== TEXT PASSAGE
My nephew told me about a guy he grew up with, who he always thought was gay. That man had now married to a woman. “How can a gay guy get married to a woman?” my nephew mused.

I can offer this perspective from my own life. I never went down that road myself, but maybe it’s the path of least resistance.

All through college, I never figured out I was gay. Early on, I had, for a while, what I suppose could be construed as a girlfriend. I hung out with this girl, Annie Cater, and her friend Lisa “Tippie” Lopez.

One time, Annie smuggled me into the girls’ dorm and got me naked in bed with her. For me, the forbidden fun of sneaking into her room was about as far as it went. I did as instructed, but maybe she was puzzled when I didn’t respond how she’d heard a boy was supposed to.
====
**REQUIRED ACTION:**
Replace "nephew" with "cousin" in the passage above about a gay man marrying a woman, and write out the stretch starting at "My nephew told" and ending at "was supposed to.".
== DATA FOR REVIEW
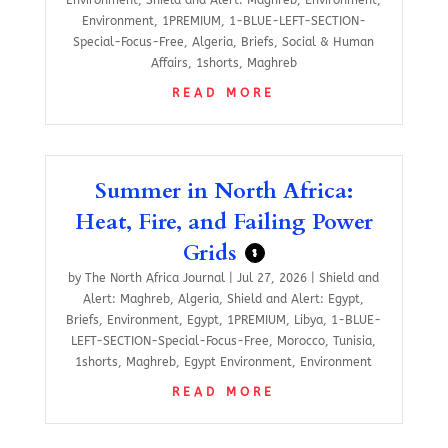
Environment
,
1PREMIUM
,
1-BLUE-LEFT-SECTION-
Special-Focus-Free
,
Algeria
,
Briefs
,
Social & Human
Affairs
,
1shorts
,
Maghreb
READ MORE
Summer in North Africa:
Heat, Fire, and Failing Power
Grids
$
by
The North Africa Journal
|
Jul 27, 2026
|
Shield and
Alert: Maghreb
,
Algeria
,
Shield and Alert: Egypt
,
Briefs
,
Environment
,
Egypt
,
1PREMIUM
,
Libya
,
1-BLUE-
LEFT-SECTION-Special-Focus-Free
,
Morocco
,
Tunisia
,
1shorts
,
Maghreb
,
Egypt Environment
,
Environment
READ MORE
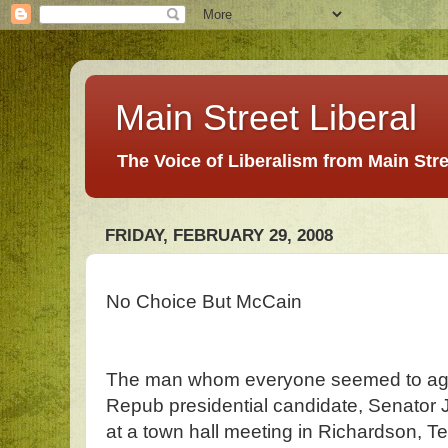
Main Street Liberal
The Voice of Liberalism from Main Str
FRIDAY, FEBRUARY 29, 2008
No Choice But McCain
The man whom everyone seemed to agr
Repub presidential candidate, Senator
at a town hall meeting in Richardson,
====
**EXPECTED OUTPUT:**
My cousin told me about a guy he grew up with, who he always thought was gay. That man had now married to a woman. “How can a gay guy get married to a woman?” my cousin mused.

I can offer this perspective from my own life. I never went down that road myself, but maybe it’s the path of least resistance.

All through college, I never figured out I was gay. Early on, I had, for a while, what I suppose could be construed as a girlfriend. I hung out with this girl, Annie Cater, and her friend Lisa “Tippie” Lopez.

One time, Annie smuggled me into the girls’ dorm and got me naked in bed with her. For me, the forbidden fun of sneaking into her room was about as far as it went. I did as instructed, but maybe she was puzzled when I didn’t respond how she’d heard a boy was supposed to.